** EXCERPT follows **
[hpsdr] PicoPSU

Eric Ellison ecellison at comcast.net
Thu Jun 8 20:49:59 PDT 2006


Chris

Took the words right outten my mouth. Ideal tool!

Course I hope you know you are workin' your way right into our first QST
article. "Constructing, Powering and Packaging the TAPR-HPSDR Atlas
Backplane" by Christopher Day - AE6VK

(Smile)

Eric


-----Original Message-----
From: Christopher T. Day [mailto:CTDay at lbl.gov] 
Sent: Thursday, June 08, 2006 11:43 PM
To: Eric Ellison; Lyle Johnson
Cc: hpsdr at hpsdr.org
Subject: RE: [hpsdr] PicoPSU

I'm open to suggestions. Remember that I don't (yet) have a lot of test
equipment. Probably my SDR-1000 is the best tool available for
monitoring if someone can suggest a pick-up methodology. I don't have a
load for it either, but power resistors that don't have to be on-board
are cheap. Any suggested values?


	Chris - AE6VK


-----Original Message-----
From: Eric Ellison [mailto:ecellison at comcast.net] 
Sent: Thursday, June 08, 2006 8:22 PM
To: 'Lyle Johnson'
Cc: hpsdr at hpsdr.org
Subject: Re: [hpsdr] PicoPSU

***** High Performance Software Defined Radio Discussion List *****

Lyle

Thanks points well taken, as usual...

Chris is there any way to measure how much 'hash' that little jewel you
have
puts out?

Here is one site. The 60 watt variable dc in is listed at 59 bux, and no
quantity breaks given. This is probably not the OEM, but it looks like
oem
price in large quantity is probably about 30 bux or so. I think the
various
supply currents are listed.

http://www.mini-box.com/s.nl/sc.8/category.13/it.A/id.417/.f

Folks:

This is just a 'flyer for' evaluation, not a yea/nay vote. If it is a
do-able thing, and we have a technical consensus here, we can put it to
a
vote on the Cool! Aid page.
** End of EXCERPT **
** RECORDS SHOWN follows **
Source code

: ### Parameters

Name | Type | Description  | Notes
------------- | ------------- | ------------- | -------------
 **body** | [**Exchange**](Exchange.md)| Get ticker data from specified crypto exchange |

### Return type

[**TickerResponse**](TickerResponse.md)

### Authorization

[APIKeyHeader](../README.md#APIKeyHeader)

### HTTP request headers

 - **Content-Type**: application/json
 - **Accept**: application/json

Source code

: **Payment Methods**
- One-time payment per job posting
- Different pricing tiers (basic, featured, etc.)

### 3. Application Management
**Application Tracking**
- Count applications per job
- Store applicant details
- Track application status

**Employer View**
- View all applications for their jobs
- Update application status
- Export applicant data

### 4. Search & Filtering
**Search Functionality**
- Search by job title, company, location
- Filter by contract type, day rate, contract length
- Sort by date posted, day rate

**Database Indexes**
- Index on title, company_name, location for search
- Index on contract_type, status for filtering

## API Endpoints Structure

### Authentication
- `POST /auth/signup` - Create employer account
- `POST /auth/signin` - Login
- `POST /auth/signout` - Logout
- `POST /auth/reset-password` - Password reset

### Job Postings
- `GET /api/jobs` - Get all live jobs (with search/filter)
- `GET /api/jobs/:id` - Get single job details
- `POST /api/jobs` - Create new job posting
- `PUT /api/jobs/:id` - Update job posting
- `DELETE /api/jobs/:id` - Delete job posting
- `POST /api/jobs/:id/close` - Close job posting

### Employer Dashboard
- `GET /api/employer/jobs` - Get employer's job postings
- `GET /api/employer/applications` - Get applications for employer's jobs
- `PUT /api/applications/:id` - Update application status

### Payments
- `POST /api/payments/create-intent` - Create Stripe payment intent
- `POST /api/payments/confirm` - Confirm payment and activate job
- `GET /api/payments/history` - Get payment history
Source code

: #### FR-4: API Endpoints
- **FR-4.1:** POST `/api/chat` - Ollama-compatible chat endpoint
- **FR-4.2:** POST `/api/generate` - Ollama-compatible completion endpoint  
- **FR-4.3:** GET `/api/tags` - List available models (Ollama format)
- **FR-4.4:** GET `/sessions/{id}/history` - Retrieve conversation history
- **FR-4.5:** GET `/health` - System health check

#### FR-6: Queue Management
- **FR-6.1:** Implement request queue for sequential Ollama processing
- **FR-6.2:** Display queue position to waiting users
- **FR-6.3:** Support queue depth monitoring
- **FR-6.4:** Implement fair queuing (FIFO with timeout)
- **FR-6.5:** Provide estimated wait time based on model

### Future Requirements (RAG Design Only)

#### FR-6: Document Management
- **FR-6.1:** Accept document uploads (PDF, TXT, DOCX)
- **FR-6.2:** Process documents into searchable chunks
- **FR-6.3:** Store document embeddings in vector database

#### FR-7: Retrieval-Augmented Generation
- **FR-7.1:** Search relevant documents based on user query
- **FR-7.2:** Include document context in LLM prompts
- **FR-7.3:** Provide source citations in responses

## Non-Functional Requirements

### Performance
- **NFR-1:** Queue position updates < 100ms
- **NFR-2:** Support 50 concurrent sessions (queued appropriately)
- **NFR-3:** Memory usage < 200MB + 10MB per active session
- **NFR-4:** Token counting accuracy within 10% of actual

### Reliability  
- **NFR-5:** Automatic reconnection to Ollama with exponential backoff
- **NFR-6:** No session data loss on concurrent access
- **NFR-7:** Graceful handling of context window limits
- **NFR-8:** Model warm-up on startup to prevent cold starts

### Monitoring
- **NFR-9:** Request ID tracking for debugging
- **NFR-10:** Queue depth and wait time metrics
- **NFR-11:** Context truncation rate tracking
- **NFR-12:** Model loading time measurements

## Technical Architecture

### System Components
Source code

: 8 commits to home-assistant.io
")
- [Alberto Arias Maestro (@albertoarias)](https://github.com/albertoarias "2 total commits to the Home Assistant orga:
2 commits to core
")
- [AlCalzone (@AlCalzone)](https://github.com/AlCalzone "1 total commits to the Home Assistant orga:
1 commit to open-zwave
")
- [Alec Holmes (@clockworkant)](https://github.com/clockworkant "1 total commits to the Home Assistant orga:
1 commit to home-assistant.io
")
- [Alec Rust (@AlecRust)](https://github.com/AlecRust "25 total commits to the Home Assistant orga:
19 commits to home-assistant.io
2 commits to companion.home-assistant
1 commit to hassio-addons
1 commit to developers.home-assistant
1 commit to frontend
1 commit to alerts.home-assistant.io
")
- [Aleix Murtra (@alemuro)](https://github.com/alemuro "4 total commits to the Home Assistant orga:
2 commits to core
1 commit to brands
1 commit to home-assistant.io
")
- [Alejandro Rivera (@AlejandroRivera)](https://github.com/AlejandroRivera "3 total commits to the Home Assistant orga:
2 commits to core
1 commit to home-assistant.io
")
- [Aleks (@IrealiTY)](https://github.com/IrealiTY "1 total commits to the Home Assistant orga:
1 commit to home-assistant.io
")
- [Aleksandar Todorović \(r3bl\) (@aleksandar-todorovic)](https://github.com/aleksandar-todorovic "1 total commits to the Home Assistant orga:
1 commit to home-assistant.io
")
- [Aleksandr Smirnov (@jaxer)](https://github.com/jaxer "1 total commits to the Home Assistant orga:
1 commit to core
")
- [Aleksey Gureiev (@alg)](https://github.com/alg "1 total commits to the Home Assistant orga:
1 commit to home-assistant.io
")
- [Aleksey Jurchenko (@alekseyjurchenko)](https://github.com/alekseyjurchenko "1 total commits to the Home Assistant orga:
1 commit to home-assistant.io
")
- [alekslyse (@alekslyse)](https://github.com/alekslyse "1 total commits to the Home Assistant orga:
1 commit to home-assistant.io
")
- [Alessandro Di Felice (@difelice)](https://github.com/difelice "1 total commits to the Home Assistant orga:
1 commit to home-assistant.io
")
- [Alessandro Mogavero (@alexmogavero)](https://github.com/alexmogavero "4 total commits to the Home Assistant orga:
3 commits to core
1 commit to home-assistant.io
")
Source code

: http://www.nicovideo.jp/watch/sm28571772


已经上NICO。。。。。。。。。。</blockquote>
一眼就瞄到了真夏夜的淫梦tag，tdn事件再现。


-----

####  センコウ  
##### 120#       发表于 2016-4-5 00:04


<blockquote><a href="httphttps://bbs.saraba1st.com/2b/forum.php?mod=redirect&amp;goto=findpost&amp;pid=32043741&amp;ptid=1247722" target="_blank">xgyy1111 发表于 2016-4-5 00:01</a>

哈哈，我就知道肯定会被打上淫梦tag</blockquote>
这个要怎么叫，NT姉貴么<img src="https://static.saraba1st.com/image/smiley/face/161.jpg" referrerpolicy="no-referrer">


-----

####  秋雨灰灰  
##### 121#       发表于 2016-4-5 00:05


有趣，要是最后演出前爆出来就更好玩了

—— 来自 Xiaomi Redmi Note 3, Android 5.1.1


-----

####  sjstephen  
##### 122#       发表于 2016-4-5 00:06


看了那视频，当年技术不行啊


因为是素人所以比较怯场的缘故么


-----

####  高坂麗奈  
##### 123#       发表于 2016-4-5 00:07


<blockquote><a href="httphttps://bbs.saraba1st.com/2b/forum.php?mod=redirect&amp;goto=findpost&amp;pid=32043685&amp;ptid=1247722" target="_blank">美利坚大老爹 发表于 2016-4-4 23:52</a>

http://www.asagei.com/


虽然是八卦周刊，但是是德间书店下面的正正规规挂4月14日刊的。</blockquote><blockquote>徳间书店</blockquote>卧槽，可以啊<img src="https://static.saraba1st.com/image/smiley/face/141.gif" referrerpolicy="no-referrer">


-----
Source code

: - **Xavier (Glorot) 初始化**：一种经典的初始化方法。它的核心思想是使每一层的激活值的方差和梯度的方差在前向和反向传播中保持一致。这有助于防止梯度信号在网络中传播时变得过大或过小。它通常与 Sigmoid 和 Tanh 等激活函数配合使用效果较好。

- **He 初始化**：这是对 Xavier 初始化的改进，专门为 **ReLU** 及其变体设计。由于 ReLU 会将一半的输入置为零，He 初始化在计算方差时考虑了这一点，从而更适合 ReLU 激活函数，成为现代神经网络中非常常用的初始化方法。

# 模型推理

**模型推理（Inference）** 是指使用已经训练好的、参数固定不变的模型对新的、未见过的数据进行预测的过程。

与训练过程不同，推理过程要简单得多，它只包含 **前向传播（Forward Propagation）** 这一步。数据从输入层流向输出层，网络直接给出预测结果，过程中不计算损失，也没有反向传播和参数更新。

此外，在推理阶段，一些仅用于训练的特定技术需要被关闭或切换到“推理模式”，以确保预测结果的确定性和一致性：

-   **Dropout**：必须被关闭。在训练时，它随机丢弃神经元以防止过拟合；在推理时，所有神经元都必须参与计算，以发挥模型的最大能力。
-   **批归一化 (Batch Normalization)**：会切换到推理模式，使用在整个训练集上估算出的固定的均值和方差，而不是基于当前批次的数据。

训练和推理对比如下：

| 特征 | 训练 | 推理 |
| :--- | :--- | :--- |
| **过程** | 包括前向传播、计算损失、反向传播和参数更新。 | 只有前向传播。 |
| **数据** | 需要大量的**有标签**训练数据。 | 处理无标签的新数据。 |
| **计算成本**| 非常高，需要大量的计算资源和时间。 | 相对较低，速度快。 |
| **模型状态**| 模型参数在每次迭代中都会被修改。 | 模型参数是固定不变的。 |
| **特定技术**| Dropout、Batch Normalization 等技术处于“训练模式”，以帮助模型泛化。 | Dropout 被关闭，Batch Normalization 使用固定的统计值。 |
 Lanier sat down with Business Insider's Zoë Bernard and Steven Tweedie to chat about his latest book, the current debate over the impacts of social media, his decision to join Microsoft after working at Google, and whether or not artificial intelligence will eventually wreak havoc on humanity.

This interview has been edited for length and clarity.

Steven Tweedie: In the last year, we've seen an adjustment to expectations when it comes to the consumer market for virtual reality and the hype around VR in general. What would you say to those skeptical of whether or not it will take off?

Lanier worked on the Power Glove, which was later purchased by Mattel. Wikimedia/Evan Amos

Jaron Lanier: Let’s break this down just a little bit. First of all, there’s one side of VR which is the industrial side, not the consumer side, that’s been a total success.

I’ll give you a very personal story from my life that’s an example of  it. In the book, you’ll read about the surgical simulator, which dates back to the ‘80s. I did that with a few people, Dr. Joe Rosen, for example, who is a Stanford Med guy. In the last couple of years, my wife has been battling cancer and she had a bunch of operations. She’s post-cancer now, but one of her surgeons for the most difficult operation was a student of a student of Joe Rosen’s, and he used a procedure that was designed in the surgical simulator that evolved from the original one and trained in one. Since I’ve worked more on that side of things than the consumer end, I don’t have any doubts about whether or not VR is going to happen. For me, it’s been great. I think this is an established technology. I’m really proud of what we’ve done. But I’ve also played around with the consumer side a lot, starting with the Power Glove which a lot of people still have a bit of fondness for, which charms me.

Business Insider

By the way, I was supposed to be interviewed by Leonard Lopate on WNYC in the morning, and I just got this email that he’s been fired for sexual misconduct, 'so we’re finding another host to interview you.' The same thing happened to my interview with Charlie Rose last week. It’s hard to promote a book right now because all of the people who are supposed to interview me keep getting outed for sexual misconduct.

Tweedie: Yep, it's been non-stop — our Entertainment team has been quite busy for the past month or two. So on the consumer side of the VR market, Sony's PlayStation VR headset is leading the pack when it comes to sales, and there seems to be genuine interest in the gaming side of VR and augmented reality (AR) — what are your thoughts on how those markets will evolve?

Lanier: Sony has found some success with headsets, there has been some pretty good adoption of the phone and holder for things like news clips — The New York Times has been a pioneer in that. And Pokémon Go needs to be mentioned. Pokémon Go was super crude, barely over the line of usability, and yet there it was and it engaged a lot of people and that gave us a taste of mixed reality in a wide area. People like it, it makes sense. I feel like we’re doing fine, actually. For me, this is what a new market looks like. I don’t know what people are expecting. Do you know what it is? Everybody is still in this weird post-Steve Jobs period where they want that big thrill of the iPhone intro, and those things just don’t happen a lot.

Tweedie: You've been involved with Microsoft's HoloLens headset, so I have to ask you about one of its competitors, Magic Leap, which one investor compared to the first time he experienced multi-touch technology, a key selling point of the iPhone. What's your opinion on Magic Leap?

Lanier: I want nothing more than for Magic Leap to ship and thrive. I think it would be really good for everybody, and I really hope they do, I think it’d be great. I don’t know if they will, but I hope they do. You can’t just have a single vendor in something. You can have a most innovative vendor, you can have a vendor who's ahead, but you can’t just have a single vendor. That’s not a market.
** End of RECORDS SHOWN **
### YOUR ASSIGNMENT:
Retype the full PicoPSU email thread word for word, from its first line to its last. The data has no connection to the PicoPSU email thread.

### TASK OUTPUT:
[hpsdr] PicoPSU

Eric Ellison ecellison at comcast.net
Thu Jun 8 20:49:59 PDT 2006


Chris

Took the words right outten my mouth. Ideal tool!

Course I hope you know you are workin' your way right into our first QST
article. "Constructing, Powering and Packaging the TAPR-HPSDR Atlas
Backplane" by Christopher Day - AE6VK

(Smile)

Eric


-----Original Message-----
From: Christopher T. Day [mailto:CTDay at lbl.gov] 
Sent: Thursday, June 08, 2006 11:43 PM
To: Eric Ellison; Lyle Johnson
Cc: hpsdr at hpsdr.org
Subject: RE: [hpsdr] PicoPSU

I'm open to suggestions. Remember that I don't (yet) have a lot of test
equipment. Probably my SDR-1000 is the best tool available for
monitoring if someone can suggest a pick-up methodology. I don't have a
load for it either, but power resistors that don't have to be on-board
are cheap. Any suggested values?


	Chris - AE6VK


-----Original Message-----
From: Eric Ellison [mailto:ecellison at comcast.net] 
Sent: Thursday, June 08, 2006 8:22 PM
To: 'Lyle Johnson'
Cc: hpsdr at hpsdr.org
Subject: Re: [hpsdr] PicoPSU

***** High Performance Software Defined Radio Discussion List *****

Lyle

Thanks points well taken, as usual...

Chris is there any way to measure how much 'hash' that little jewel you
have
puts out?

Here is one site. The 60 watt variable dc in is listed at 59 bux, and no
quantity breaks given. This is probably not the OEM, but it looks like
oem
price in large quantity is probably about 30 bux or so. I think the
various
supply currents are listed.

http://www.mini-box.com/s.nl/sc.8/category.13/it.A/id.417/.f

Folks:

This is just a 'flyer for' evaluation, not a yea/nay vote. If it is a
do-able thing, and we have a technical consensus here, we can put it to
a
vote on the Cool! Aid page.